Research Question, Hypotheses, Independent Variable, and Dependent Variable
The central question asks whether Internet and blockchain voting can satisfy minimal election security requirements in practice. The working hypothesis is that they cannot do so in the foreseeable future. The independent variable is the voting system type and architecture (paper based precinct voting, mail-in ballots, direct recording electronic machines, and remote Internet or blockchain systems). The dependent variable is the system’s ability to achieve evidence based elections. Ballot secrecy, software independence, voter verifiable records, contestability, and effective auditing, all without enabling scalable or undetectable failures (Park et al., 2021).
Research Methods
The study is a literature review and conceptual analysis. It blends prior technical breakages and deployments, legal standards, and election science. The authors build a framework that categorizes voting by location and by whether the ballot is a voter verifiable paper record. They also use threat modeling to reason about adversaries, attack costs, and feasibility (Park et al., 2021).
Data and Analysis
Evidence is drawn from documented vulnerabilities and case studies, including the Voatz mobile app, the Washington, DC and Swiss Internet voting pilots, and the Moscow blockchain trial. The analysis explains how malware, zero day exploits, and denial of service enable wholesale attacks that can be both scalable and undetectable. The paper argues that blockchains function as public bulletin boards and cannot fix endpoint compromise, coercion risk, or brittle key management. They may also add governance and upgrade complexity (Park et al., 2021).

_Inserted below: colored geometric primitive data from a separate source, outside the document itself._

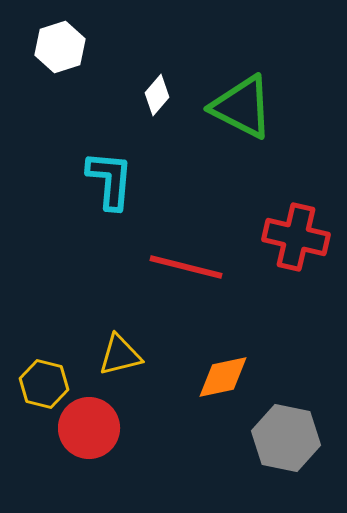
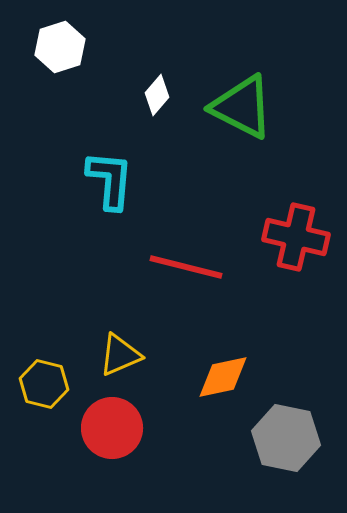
yellow triangle: rotated 9 degrees counterclockwise
red circle: moved 23 px right
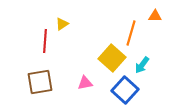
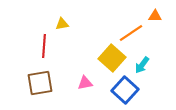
yellow triangle: rotated 24 degrees clockwise
orange line: rotated 40 degrees clockwise
red line: moved 1 px left, 5 px down
brown square: moved 1 px down
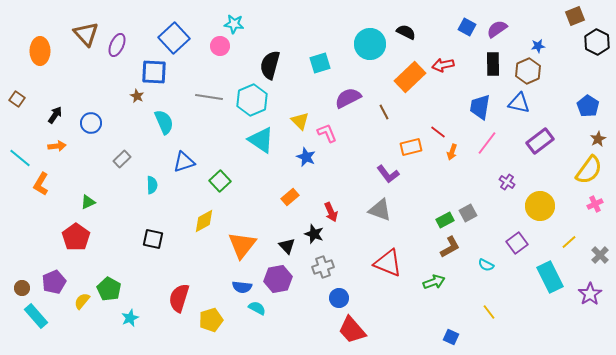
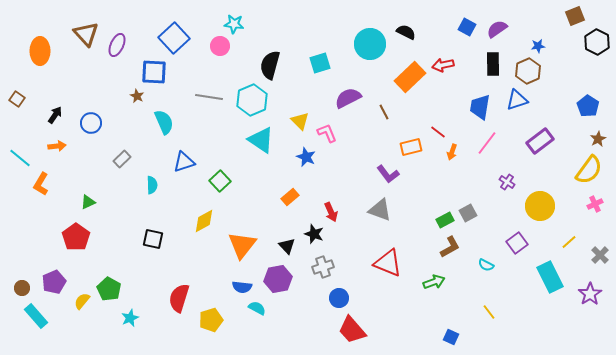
blue triangle at (519, 103): moved 2 px left, 3 px up; rotated 30 degrees counterclockwise
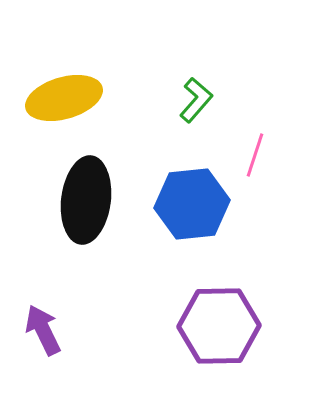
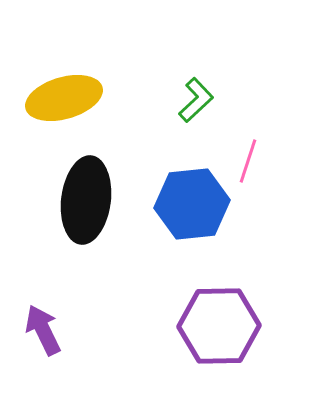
green L-shape: rotated 6 degrees clockwise
pink line: moved 7 px left, 6 px down
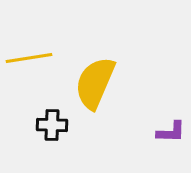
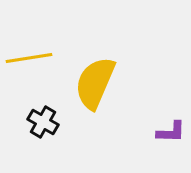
black cross: moved 9 px left, 3 px up; rotated 28 degrees clockwise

Relation to Class Concepts
The article reinforces human centered cybersecurity and the socio-technical lens: integrity and verifiability come before convenience. It aligns with class discussions on risk, threat modeling, and trust, and with the idea that auditing and transparency provide credible assurance. The focus on software independence mirrors our course emphasis on verifiable outcomes instead of blind reliance on software (Park et al., 2021).

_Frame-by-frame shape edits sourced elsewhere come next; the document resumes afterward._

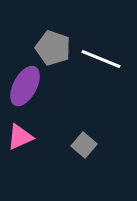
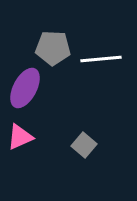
gray pentagon: rotated 16 degrees counterclockwise
white line: rotated 27 degrees counterclockwise
purple ellipse: moved 2 px down
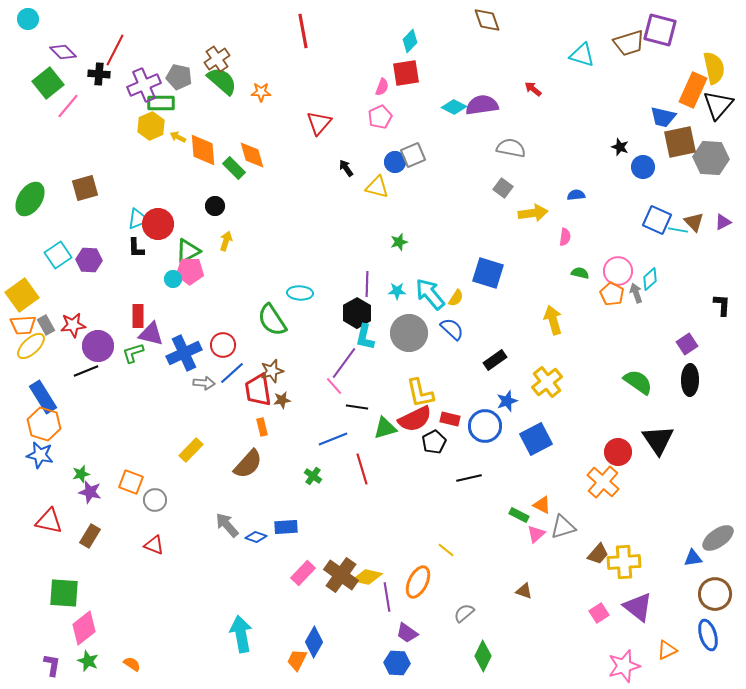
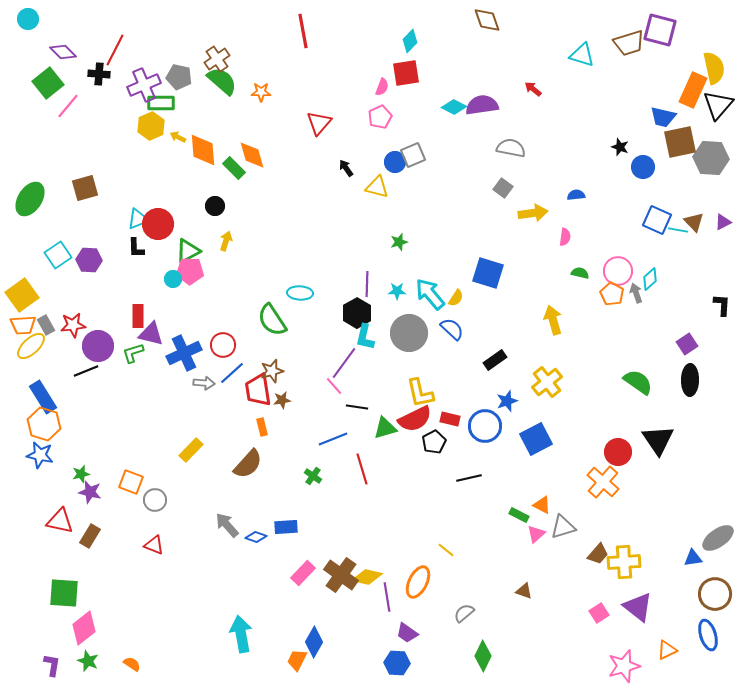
red triangle at (49, 521): moved 11 px right
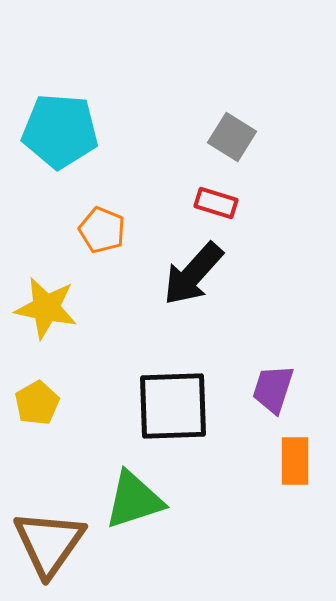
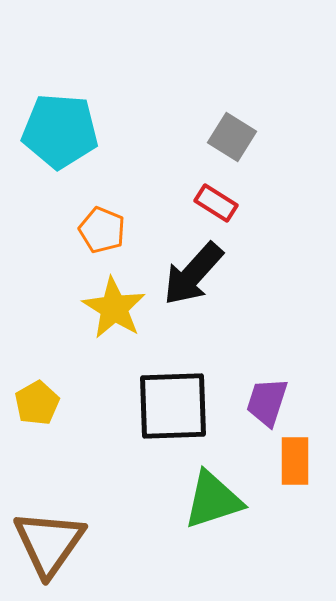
red rectangle: rotated 15 degrees clockwise
yellow star: moved 68 px right; rotated 20 degrees clockwise
purple trapezoid: moved 6 px left, 13 px down
green triangle: moved 79 px right
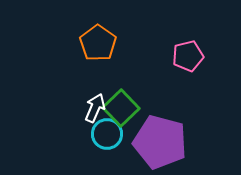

Relation to Marginalized Groups
The authors cite evidence that online voting does not reliably raise turnout and that effects can favor higher income and higher education groups. Smartphone and broadband gaps can compound inequities. Remote electronic voting also increases exposure to targeted coercion or suppression. Paper backed, auditable systems with transparent oversight are more likely to protect voters who already face barriers to participation (Park et al., 2021).
Contributions to Society
The article provides a practical lens for evaluating new voting technologies and redirects enthusiasm away from unproven electronic only schemes toward resilient, auditable processes. By centering evidence based elections, it supports policies that strengthen democratic legitimacy through voter verifiable paper ballots, risk limiting audits, and operational transparency (Park et al., 2021).
Conclusion
The authors make a clear case that adding a blockchain does not resolve core security problems of online voting and can introduce new ones. Until systems can deliver convincing, publicly verifiable evidence that results are correct and resist scalable, undetectable failures, remote electronic only voting should not be used for political elections. Paper backed audits remain essential (Park et al., 2021).